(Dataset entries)
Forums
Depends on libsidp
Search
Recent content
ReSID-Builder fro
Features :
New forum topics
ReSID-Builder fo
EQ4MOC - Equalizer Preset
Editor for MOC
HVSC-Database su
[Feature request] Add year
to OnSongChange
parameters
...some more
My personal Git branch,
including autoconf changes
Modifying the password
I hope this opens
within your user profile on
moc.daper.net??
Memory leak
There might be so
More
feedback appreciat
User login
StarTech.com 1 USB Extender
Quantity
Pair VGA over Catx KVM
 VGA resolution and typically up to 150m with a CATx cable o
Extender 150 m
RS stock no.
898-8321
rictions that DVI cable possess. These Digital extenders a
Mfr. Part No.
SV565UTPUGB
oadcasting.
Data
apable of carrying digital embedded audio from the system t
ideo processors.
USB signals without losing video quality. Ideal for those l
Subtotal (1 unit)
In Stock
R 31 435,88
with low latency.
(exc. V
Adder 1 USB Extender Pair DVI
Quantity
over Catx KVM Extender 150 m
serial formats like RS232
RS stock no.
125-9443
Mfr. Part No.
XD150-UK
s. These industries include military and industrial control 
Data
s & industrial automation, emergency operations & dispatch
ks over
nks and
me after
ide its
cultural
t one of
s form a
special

--

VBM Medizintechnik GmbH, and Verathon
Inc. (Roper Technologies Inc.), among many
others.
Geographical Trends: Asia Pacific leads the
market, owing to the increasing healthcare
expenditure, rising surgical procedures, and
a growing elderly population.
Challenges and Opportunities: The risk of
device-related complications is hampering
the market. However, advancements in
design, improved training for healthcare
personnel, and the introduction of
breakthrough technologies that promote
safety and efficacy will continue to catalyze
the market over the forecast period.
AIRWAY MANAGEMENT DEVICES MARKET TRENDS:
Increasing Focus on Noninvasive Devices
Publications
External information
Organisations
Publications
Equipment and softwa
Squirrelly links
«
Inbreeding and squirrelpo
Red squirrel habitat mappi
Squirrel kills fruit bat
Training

--

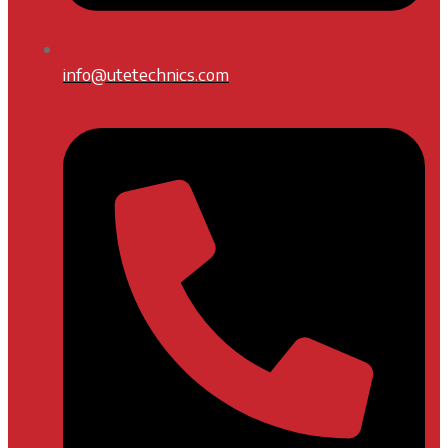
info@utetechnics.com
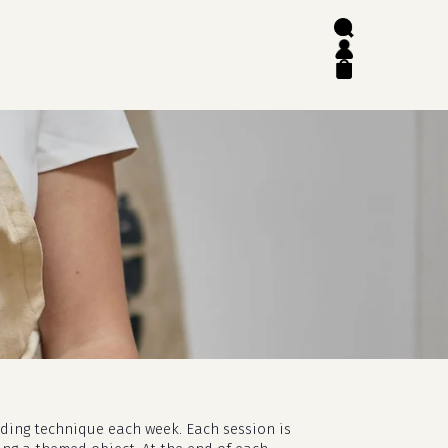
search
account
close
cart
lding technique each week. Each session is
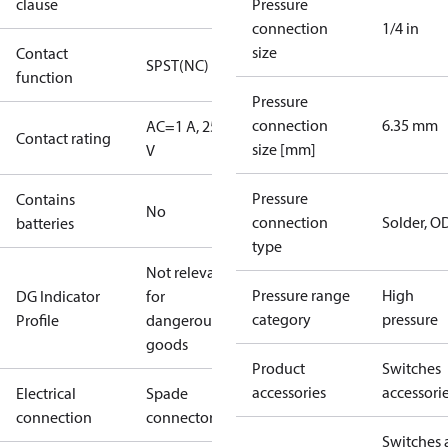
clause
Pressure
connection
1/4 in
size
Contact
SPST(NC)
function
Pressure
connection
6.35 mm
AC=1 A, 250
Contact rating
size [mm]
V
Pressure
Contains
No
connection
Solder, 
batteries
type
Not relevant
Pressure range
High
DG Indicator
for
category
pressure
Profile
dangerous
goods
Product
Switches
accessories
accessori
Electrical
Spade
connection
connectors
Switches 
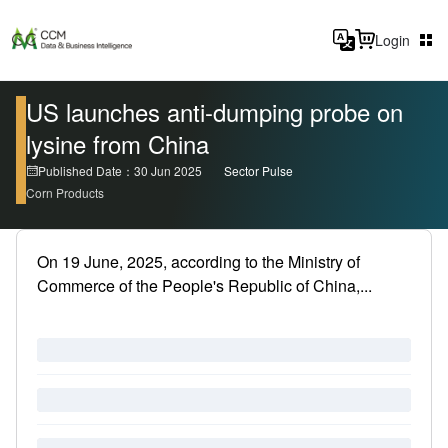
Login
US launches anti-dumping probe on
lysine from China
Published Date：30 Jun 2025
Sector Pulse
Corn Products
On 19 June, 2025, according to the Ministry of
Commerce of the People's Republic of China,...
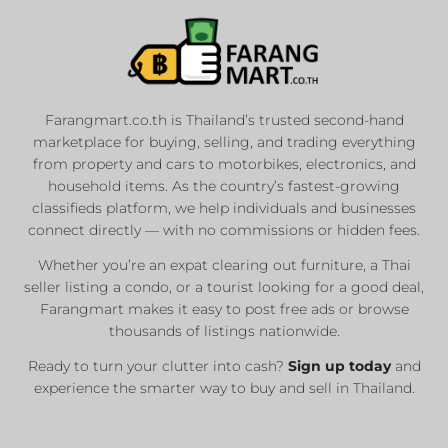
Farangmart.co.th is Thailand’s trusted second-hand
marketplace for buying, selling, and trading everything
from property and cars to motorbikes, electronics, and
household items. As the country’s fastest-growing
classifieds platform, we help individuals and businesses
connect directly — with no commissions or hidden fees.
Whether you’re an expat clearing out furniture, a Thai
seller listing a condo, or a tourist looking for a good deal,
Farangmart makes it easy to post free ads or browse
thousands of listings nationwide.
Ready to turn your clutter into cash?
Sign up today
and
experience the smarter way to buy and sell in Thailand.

(Problem statement) Quote the lines of the items from the one containing "info@utetechnics.com" through the one containing "lding technique each week. Each session is", including both, and leave out the pictures.

(Solution for this task)
info@utetechnics.com
search
account
close
cart
lding technique each week. Each session is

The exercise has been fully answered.